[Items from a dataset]
****************
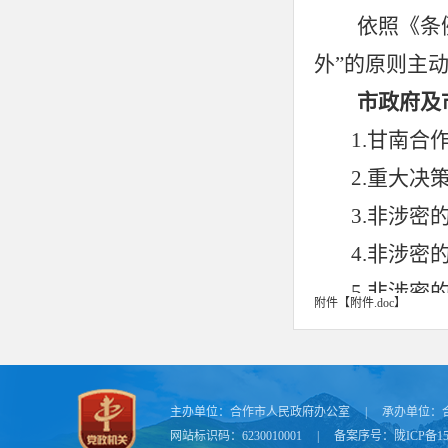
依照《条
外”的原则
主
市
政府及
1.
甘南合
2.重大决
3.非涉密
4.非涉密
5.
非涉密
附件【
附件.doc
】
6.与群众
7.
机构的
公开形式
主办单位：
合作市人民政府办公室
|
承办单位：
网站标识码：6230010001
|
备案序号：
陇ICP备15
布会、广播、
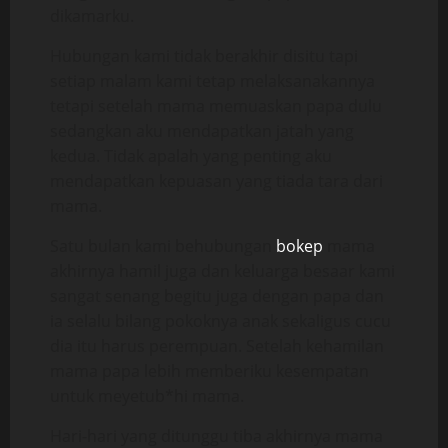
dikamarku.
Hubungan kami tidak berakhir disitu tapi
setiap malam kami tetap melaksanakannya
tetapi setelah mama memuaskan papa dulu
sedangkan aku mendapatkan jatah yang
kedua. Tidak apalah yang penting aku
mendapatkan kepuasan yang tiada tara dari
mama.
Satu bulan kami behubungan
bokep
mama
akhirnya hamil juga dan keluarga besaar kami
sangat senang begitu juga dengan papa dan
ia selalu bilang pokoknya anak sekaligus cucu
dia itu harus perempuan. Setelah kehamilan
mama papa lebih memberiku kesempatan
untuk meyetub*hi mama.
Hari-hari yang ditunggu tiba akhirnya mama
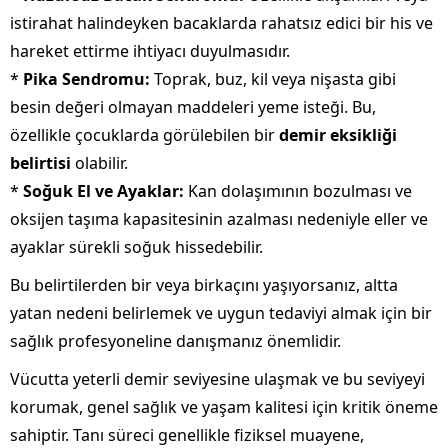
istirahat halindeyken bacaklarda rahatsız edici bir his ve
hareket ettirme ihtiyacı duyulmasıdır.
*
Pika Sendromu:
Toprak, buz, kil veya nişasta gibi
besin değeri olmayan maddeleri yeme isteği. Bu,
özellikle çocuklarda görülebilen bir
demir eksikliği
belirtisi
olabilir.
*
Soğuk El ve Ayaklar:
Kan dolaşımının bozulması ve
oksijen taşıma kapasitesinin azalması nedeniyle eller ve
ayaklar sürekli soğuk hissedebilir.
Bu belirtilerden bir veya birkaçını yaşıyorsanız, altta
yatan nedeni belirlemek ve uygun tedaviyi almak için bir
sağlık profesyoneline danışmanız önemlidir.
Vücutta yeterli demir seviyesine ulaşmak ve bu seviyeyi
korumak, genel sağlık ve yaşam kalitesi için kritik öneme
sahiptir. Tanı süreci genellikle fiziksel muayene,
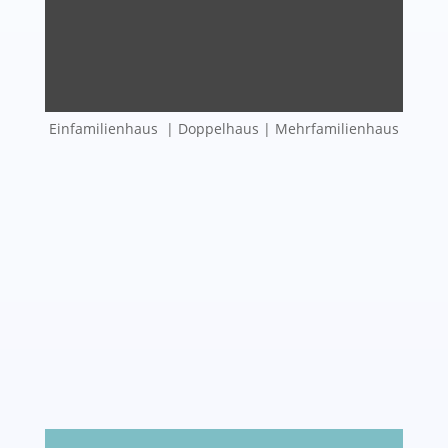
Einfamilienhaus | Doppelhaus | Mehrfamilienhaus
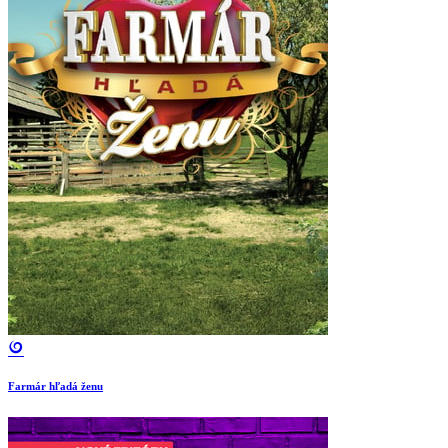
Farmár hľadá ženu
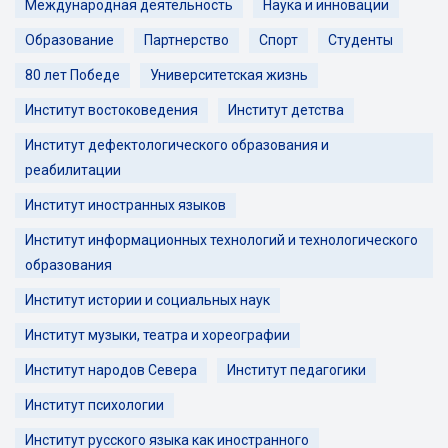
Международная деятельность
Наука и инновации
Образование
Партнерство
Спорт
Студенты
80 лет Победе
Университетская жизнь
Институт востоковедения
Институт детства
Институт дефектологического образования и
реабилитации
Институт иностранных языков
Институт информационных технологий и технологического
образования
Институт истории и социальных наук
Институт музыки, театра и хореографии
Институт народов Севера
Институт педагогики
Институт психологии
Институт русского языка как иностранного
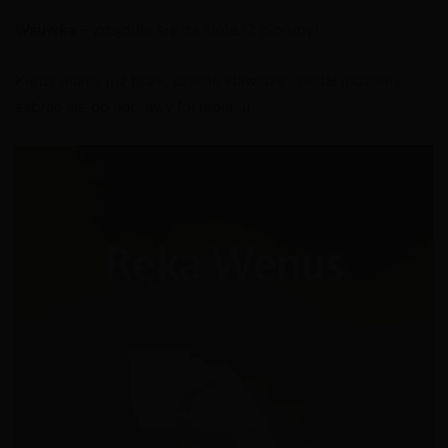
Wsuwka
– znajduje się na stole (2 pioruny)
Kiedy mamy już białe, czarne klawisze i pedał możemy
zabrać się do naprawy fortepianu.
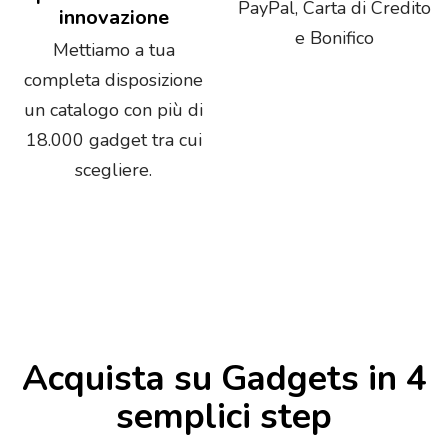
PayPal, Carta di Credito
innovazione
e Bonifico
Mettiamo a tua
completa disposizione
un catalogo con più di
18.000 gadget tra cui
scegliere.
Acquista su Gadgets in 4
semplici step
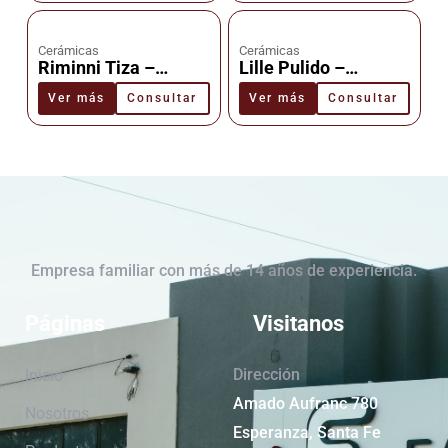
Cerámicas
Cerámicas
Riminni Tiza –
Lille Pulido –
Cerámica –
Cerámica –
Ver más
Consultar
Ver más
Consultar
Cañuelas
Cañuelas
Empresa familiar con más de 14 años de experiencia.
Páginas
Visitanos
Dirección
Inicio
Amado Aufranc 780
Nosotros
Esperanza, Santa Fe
****************
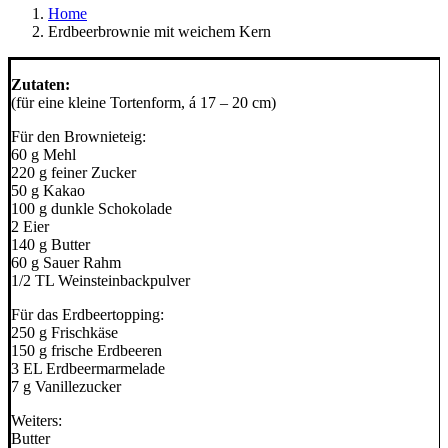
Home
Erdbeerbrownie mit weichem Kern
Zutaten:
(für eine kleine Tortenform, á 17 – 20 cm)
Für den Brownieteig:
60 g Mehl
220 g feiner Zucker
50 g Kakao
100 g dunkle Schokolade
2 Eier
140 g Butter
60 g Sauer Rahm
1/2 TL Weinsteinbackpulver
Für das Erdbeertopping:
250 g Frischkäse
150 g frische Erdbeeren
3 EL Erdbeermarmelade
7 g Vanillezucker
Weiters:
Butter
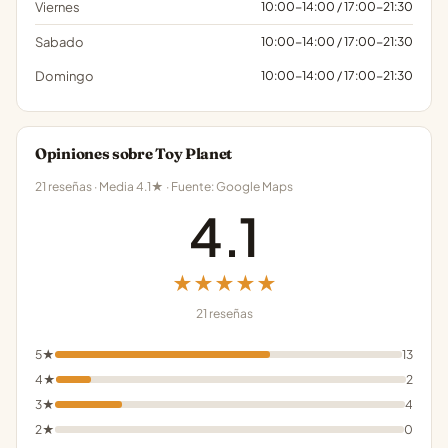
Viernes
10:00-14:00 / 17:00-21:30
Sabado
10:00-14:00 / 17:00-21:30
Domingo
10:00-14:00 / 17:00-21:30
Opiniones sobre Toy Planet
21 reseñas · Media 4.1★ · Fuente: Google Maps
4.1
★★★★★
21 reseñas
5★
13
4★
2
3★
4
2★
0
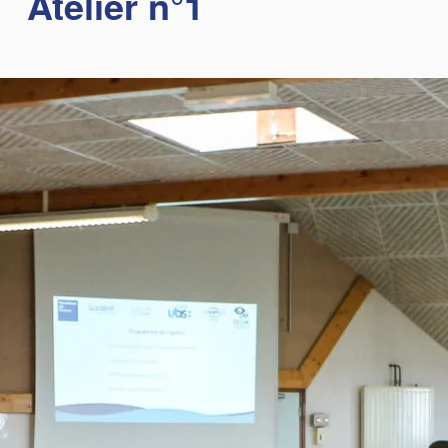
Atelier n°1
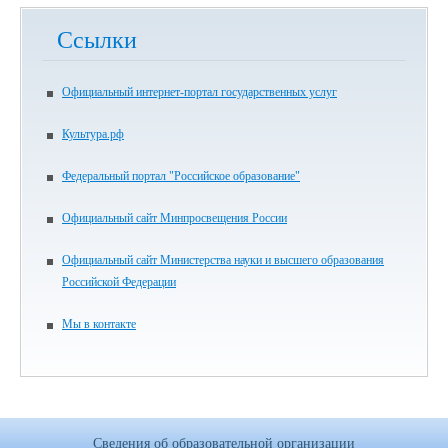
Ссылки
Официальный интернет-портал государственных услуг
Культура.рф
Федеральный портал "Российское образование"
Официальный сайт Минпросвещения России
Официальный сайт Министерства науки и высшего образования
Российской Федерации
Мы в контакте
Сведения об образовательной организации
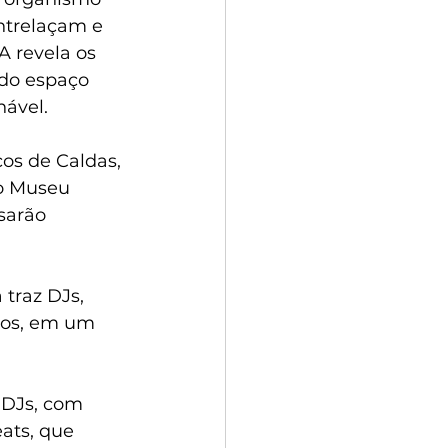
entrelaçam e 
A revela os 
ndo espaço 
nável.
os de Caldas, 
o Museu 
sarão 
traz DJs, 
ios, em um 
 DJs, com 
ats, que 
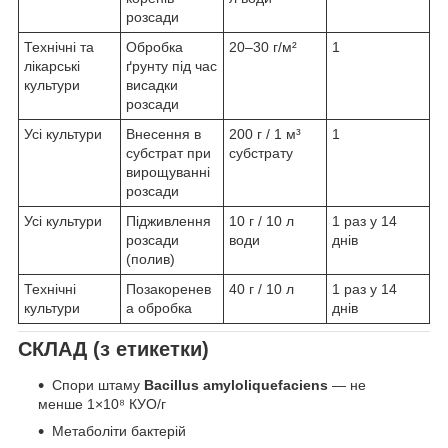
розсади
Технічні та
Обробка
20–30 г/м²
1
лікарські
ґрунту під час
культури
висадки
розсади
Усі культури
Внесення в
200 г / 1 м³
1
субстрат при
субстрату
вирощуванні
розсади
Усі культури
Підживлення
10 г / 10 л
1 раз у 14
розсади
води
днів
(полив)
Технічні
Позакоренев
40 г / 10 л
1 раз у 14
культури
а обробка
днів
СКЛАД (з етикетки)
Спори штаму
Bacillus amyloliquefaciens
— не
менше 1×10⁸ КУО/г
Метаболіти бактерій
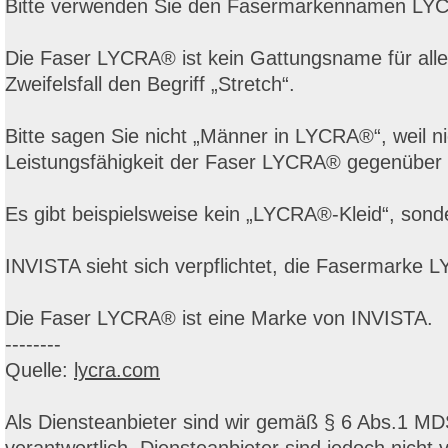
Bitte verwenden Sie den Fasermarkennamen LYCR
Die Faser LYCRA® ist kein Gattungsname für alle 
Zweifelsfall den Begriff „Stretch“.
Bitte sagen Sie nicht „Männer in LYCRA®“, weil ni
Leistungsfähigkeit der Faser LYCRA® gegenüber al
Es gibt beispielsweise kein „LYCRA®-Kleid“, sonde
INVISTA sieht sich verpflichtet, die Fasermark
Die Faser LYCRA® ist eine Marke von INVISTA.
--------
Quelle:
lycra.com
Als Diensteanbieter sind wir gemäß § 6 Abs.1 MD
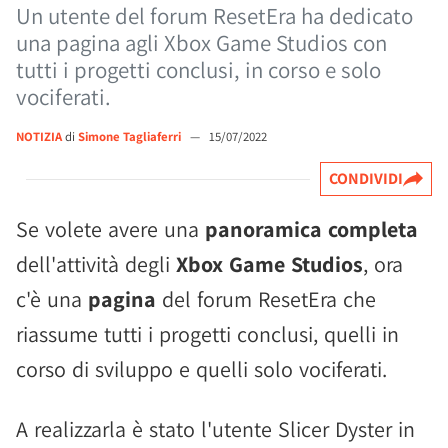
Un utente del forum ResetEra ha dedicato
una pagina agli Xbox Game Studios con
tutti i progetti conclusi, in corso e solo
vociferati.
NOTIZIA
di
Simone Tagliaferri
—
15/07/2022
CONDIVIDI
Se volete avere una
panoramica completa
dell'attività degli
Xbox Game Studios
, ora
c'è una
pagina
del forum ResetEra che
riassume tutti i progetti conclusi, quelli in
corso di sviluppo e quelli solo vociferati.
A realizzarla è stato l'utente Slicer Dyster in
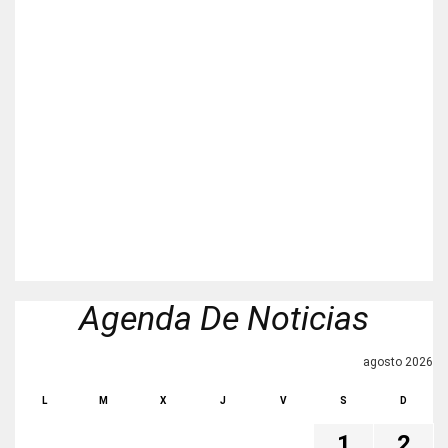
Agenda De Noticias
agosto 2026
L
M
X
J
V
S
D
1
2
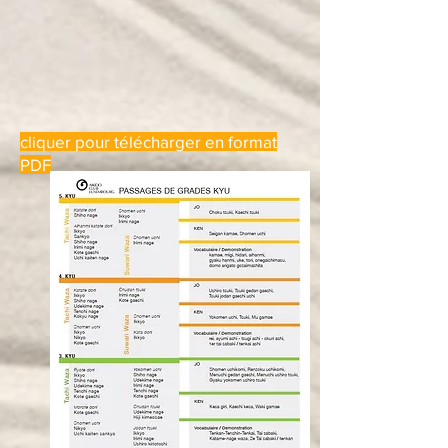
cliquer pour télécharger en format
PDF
****************
■ YOUR INSTRUCTIONS: Go down the entries above from the line containing "semplici step" to the line containing "Esperanza, Santa Fe" and write out each line exactly, leaving pictures out.

■ RESPONSE TO THE TASK:
semplici step
Cerámicas
Cerámicas
Riminni Tiza –
Lille Pulido –
Cerámica –
Cerámica –
Ver más
Consultar
Ver más
Consultar
Cañuelas
Cañuelas
Empresa familiar con más de 14 años de experiencia.
Páginas
Visitanos
Dirección
Inicio
Amado Aufranc 780
Nosotros
Esperanza, Santa Fe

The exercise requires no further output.